• _DATA TO PROCESS_:
****************

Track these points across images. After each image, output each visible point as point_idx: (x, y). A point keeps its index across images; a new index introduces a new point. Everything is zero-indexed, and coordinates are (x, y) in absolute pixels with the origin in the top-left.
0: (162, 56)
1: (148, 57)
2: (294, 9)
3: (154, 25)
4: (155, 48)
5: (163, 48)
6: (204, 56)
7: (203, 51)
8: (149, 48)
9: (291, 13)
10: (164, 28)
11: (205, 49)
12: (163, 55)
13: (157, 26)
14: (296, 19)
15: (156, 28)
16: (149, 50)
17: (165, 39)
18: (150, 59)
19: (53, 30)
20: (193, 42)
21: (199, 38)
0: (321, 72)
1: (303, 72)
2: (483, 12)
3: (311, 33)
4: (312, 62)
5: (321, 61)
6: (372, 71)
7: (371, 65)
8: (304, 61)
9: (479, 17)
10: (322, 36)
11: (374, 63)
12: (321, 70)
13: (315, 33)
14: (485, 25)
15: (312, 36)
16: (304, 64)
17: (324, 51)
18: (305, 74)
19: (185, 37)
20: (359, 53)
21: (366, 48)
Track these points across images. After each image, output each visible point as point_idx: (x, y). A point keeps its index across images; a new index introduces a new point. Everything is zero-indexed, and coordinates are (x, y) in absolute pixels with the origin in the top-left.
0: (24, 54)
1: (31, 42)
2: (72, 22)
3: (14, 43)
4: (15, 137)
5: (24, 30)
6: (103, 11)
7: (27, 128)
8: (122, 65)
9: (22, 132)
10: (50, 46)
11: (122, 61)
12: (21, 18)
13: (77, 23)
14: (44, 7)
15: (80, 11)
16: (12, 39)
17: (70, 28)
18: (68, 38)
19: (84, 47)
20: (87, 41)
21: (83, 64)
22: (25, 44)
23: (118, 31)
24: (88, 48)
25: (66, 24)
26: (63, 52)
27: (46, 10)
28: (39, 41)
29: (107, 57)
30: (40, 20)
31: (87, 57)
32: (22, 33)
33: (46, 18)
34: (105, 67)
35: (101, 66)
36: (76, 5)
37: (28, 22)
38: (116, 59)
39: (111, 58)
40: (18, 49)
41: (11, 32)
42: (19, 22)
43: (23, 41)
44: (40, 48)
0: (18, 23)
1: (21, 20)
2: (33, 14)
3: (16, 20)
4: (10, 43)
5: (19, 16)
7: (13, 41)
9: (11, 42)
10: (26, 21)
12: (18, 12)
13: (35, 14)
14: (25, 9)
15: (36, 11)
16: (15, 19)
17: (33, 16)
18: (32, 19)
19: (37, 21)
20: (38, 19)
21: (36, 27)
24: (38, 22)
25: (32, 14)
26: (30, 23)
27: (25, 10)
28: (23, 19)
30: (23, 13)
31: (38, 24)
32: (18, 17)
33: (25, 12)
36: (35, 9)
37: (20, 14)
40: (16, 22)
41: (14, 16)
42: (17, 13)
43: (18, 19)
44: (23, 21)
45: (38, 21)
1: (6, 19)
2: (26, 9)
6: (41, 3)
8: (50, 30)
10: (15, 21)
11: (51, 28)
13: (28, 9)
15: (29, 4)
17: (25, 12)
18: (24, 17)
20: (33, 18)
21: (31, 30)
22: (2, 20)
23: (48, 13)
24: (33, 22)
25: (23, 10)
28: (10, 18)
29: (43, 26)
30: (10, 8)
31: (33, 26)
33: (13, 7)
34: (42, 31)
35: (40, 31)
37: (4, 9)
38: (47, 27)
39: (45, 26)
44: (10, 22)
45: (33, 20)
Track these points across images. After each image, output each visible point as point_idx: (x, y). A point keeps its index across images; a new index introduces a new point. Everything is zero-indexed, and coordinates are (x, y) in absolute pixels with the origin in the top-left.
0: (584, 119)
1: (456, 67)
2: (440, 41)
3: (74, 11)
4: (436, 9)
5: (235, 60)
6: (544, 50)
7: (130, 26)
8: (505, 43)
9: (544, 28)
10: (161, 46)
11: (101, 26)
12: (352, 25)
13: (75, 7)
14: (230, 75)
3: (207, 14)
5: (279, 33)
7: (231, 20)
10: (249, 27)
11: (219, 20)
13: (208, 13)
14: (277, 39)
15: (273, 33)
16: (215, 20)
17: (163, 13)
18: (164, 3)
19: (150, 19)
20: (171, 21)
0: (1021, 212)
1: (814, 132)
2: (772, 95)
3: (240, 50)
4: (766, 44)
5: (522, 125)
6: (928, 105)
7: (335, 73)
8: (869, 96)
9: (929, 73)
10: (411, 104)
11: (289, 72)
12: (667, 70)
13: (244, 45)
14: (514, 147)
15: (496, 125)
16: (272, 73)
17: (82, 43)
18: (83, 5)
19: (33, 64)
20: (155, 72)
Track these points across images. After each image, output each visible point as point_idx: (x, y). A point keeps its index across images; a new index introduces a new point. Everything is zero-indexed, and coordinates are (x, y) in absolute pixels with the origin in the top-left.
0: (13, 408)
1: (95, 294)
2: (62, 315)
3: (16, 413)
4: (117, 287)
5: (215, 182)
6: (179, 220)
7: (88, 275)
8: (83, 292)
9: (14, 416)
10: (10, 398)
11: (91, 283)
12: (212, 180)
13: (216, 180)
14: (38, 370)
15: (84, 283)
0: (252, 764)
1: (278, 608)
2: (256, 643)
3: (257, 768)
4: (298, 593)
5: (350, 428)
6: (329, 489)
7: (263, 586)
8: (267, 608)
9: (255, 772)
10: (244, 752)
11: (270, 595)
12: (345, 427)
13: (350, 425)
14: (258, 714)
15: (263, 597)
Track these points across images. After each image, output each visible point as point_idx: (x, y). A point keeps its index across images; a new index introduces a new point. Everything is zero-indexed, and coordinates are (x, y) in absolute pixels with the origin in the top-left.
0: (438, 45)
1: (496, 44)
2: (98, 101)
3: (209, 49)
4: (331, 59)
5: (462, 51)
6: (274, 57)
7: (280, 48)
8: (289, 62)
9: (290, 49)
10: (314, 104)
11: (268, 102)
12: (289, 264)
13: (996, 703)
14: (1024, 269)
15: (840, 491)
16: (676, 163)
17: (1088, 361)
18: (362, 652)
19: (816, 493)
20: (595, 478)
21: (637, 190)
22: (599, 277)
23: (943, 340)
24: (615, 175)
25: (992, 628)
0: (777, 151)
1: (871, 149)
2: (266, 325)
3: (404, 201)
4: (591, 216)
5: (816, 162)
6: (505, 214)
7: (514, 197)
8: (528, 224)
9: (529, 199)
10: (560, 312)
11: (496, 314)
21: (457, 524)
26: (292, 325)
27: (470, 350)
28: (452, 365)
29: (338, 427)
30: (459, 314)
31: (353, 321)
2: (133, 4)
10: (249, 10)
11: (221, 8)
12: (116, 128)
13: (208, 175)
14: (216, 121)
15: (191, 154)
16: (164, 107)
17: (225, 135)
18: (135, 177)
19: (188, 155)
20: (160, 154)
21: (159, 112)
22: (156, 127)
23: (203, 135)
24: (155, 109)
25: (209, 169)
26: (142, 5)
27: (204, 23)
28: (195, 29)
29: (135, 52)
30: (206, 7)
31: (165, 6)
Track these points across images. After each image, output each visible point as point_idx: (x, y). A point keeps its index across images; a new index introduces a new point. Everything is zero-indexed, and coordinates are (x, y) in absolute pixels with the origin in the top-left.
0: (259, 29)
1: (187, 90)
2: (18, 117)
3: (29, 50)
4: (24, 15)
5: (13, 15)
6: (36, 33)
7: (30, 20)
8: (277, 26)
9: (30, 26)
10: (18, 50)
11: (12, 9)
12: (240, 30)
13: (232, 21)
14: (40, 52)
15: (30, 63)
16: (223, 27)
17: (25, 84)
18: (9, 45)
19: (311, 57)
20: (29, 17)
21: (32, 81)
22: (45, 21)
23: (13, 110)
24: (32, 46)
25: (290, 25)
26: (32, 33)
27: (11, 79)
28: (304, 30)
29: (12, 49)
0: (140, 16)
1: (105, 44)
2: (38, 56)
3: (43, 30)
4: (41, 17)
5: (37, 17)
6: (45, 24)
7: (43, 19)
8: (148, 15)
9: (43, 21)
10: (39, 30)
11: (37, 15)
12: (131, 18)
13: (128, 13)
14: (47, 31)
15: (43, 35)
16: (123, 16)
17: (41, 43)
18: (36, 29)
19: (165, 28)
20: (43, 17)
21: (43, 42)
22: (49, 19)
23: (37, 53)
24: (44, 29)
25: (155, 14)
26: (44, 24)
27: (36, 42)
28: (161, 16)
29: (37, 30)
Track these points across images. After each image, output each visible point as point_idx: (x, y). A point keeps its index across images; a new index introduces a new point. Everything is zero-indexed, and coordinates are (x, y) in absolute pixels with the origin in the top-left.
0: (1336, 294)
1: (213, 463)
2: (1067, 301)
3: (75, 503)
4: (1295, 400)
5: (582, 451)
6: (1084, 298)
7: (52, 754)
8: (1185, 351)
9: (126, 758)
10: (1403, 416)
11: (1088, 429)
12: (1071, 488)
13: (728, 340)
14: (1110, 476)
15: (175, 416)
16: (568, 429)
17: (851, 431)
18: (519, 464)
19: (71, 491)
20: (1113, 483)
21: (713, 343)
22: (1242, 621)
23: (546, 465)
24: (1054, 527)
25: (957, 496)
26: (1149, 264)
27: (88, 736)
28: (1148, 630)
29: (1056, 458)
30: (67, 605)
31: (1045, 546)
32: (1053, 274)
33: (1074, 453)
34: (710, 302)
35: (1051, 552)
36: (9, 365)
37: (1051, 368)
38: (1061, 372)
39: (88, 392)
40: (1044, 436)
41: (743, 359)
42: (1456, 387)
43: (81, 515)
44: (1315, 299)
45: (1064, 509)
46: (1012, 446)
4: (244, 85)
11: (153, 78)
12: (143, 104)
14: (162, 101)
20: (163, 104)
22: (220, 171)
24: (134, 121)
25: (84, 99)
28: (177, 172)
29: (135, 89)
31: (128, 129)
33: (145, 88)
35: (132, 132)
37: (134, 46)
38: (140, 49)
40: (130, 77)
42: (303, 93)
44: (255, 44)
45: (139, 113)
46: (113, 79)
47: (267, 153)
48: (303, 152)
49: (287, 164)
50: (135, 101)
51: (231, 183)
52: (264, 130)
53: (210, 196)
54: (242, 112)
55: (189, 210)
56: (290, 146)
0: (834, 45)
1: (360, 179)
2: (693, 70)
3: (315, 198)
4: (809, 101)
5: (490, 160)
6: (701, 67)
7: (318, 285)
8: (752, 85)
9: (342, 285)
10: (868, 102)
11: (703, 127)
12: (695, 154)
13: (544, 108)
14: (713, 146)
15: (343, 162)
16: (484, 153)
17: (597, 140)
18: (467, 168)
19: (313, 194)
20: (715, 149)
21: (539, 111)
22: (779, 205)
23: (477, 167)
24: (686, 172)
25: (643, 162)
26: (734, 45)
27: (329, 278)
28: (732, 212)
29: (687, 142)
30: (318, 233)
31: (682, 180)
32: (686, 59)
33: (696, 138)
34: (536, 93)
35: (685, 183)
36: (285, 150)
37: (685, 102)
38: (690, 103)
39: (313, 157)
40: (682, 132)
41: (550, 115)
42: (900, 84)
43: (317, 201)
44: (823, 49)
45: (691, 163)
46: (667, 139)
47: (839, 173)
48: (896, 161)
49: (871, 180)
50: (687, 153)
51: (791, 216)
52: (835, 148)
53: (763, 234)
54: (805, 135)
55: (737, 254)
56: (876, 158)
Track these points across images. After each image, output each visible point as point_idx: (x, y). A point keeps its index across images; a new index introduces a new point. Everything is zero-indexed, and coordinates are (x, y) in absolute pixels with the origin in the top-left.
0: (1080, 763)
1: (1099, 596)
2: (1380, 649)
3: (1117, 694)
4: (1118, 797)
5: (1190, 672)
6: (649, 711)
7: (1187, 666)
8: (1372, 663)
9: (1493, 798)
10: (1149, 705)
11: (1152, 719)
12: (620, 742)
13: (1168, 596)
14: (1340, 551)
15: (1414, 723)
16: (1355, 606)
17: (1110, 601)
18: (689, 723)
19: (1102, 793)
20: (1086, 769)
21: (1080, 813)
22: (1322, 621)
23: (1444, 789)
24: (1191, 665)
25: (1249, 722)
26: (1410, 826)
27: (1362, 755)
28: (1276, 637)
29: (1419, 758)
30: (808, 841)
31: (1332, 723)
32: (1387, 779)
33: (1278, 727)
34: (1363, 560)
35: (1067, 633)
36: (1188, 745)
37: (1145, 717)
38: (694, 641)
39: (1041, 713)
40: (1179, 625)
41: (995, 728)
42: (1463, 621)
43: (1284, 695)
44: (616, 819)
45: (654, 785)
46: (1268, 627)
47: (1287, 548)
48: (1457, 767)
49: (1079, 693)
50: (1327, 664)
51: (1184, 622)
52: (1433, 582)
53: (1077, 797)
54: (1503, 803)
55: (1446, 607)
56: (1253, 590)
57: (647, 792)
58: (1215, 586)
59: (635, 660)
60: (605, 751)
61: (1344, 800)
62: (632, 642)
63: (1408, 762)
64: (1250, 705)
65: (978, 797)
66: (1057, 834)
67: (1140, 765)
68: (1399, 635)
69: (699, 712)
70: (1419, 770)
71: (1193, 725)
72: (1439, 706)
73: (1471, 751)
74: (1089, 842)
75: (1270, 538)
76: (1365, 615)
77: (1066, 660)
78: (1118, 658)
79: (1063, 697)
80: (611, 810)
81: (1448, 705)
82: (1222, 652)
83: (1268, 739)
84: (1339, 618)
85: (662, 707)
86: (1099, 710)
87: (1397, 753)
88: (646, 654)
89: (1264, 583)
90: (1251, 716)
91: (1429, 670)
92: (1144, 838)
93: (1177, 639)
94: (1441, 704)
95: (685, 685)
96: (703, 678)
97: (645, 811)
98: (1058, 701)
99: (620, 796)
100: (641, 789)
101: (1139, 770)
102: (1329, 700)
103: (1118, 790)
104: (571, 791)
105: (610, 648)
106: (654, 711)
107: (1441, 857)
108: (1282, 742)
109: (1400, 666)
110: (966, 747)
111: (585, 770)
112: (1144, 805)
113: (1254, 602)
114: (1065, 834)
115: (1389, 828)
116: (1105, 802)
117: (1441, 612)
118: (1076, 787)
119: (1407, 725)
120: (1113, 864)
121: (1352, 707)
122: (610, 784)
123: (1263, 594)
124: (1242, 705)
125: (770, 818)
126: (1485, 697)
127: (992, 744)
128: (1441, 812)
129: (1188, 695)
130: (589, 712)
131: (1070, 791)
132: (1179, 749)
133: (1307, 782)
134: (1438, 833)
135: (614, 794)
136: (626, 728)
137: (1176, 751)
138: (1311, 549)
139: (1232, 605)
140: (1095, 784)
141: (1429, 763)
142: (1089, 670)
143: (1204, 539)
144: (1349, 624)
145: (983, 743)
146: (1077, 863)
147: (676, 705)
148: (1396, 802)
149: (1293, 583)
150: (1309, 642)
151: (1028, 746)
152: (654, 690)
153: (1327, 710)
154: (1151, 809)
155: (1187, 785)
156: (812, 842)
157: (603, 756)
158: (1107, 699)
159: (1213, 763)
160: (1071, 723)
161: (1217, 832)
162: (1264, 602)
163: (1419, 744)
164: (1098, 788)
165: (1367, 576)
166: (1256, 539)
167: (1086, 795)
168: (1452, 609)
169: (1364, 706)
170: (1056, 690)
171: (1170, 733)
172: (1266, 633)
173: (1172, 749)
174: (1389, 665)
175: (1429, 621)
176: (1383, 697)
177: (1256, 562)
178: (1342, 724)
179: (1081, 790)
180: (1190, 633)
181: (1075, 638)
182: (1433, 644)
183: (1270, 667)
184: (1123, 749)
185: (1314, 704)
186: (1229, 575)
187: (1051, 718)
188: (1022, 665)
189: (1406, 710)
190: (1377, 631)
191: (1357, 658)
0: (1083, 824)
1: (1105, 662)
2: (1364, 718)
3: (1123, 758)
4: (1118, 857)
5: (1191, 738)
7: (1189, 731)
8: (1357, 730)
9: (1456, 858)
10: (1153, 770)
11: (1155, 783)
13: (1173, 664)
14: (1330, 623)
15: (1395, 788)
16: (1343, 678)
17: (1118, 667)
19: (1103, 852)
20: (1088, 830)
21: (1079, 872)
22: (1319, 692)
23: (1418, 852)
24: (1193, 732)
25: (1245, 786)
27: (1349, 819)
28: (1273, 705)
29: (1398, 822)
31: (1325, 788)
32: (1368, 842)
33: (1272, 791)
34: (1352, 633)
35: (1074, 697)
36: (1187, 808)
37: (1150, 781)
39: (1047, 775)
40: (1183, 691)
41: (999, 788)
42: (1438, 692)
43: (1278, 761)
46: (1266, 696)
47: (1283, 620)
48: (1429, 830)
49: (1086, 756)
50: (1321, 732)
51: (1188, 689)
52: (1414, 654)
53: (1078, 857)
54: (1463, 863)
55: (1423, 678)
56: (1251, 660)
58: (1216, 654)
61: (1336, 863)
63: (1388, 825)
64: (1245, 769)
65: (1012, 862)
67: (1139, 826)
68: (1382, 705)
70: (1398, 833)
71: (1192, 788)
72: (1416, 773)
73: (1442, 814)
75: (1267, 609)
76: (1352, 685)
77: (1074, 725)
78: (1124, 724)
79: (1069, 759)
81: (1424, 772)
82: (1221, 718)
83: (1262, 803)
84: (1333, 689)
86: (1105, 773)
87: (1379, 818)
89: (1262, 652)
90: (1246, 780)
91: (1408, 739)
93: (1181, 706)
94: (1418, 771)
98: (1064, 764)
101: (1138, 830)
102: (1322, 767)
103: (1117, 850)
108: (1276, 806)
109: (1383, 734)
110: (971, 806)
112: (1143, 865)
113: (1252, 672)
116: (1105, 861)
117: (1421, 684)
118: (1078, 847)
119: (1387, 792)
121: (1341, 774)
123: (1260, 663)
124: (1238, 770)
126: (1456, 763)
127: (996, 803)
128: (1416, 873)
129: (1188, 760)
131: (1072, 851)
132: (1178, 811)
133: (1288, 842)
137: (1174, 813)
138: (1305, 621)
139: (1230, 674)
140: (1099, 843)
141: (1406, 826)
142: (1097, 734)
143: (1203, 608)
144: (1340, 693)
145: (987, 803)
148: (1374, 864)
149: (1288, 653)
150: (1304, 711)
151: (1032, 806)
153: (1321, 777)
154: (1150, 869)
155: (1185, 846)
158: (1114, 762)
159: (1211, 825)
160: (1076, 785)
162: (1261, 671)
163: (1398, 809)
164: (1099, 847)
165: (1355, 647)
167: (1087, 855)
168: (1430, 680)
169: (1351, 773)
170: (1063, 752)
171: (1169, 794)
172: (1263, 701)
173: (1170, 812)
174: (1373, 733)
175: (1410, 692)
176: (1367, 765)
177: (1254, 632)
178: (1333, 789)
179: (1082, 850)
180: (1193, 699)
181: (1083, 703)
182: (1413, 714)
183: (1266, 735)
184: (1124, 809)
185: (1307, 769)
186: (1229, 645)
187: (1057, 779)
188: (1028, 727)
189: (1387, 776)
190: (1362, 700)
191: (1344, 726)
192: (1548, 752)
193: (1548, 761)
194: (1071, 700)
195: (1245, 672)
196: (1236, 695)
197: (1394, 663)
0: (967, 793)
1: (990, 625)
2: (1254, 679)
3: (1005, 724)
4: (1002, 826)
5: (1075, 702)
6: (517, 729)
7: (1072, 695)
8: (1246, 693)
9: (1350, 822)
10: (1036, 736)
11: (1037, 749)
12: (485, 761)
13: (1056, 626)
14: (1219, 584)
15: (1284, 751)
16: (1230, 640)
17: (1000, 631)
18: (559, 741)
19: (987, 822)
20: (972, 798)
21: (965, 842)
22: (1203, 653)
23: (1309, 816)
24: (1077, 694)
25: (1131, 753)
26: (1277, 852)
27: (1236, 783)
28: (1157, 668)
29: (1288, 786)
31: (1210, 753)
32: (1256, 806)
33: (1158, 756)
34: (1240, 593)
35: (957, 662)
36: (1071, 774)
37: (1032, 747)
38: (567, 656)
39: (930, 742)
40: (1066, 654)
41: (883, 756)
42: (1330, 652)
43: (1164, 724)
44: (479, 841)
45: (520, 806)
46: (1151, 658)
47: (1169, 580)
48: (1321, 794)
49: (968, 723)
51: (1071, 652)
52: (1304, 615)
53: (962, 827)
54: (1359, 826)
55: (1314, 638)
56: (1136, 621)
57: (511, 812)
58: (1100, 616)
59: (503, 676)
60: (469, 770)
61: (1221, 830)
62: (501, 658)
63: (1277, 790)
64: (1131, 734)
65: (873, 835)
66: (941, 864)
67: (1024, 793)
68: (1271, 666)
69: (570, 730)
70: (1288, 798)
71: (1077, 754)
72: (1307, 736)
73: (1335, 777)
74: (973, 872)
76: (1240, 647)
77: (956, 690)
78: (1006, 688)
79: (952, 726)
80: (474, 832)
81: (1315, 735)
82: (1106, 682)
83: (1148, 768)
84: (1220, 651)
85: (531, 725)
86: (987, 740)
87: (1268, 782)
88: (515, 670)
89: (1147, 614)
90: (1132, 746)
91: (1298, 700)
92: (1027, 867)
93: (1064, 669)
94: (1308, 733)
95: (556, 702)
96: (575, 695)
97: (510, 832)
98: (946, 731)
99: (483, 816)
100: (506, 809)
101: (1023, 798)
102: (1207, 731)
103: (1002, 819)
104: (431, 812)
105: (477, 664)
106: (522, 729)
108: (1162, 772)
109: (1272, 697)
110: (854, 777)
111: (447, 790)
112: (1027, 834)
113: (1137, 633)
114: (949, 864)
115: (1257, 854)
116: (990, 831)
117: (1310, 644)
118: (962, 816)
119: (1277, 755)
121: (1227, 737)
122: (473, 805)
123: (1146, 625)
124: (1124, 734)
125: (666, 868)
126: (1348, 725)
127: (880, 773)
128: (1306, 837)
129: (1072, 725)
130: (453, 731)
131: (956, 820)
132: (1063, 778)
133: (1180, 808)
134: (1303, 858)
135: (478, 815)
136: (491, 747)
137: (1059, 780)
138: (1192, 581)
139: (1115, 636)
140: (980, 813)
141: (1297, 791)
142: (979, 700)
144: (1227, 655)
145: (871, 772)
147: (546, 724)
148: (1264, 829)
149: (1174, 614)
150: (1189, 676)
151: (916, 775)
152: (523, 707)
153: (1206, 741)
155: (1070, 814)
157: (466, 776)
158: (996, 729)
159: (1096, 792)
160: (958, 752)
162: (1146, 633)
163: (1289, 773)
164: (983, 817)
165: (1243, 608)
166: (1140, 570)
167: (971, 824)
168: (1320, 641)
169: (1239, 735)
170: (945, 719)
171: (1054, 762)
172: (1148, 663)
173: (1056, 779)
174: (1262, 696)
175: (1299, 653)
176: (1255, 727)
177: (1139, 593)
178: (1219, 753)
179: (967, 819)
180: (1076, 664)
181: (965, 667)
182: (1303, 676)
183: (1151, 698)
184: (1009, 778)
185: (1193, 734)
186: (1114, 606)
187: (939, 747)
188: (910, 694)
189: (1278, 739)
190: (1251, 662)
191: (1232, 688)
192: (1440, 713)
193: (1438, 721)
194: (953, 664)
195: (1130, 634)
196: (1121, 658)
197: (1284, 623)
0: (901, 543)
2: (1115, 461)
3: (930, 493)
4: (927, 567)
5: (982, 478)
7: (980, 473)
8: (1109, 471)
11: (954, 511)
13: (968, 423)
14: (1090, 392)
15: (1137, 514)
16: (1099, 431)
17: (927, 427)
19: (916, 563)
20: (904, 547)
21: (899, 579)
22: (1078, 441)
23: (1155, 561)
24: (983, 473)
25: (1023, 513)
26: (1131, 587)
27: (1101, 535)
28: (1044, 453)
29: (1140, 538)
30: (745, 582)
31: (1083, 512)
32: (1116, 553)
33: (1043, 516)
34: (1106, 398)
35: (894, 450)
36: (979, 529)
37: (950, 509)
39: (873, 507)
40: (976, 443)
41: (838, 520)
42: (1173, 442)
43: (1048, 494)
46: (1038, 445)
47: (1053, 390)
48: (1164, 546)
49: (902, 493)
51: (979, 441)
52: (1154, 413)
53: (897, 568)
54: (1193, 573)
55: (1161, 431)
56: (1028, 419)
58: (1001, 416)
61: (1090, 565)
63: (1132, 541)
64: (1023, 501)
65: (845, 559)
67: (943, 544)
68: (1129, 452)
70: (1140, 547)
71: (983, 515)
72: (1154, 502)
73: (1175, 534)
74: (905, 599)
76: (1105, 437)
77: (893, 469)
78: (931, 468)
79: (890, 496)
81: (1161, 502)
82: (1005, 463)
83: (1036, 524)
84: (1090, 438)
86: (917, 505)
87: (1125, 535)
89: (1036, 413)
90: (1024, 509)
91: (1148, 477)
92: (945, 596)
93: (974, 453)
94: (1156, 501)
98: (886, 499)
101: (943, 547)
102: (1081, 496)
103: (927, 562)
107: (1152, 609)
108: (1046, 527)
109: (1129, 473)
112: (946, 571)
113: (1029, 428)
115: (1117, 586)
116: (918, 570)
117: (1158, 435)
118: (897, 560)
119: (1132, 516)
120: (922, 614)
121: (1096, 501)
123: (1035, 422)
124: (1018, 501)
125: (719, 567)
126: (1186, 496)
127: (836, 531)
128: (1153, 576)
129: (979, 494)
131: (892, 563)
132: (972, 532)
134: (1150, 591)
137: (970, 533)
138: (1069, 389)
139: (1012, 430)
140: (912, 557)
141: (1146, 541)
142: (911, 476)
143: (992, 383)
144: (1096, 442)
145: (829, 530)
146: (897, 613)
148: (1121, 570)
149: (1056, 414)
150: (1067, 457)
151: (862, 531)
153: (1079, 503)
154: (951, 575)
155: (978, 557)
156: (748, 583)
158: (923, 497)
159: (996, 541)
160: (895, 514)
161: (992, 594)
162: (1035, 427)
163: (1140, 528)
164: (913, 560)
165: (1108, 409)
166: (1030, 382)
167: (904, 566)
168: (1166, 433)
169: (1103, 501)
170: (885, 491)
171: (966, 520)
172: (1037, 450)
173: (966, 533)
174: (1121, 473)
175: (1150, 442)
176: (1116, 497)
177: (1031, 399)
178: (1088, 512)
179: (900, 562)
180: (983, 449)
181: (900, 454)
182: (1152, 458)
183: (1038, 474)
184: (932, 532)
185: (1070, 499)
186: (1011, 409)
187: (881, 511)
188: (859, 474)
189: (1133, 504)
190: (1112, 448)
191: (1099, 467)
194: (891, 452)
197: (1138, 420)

****************

• _WHAT NEEDS TO BE DONE_: In the data above, which lines lie between the line with "118: (1076, 787)" and the line with "141: (1429, 763)", inclusive? Print those lines exactly and nothing else.

• _RESULT OF THIS EXERCISE_:
118: (1076, 787)
119: (1407, 725)
120: (1113, 864)
121: (1352, 707)
122: (610, 784)
123: (1263, 594)
124: (1242, 705)
125: (770, 818)
126: (1485, 697)
127: (992, 744)
128: (1441, 812)
129: (1188, 695)
130: (589, 712)
131: (1070, 791)
132: (1179, 749)
133: (1307, 782)
134: (1438, 833)
135: (614, 794)
136: (626, 728)
137: (1176, 751)
138: (1311, 549)
139: (1232, 605)
140: (1095, 784)
141: (1429, 763)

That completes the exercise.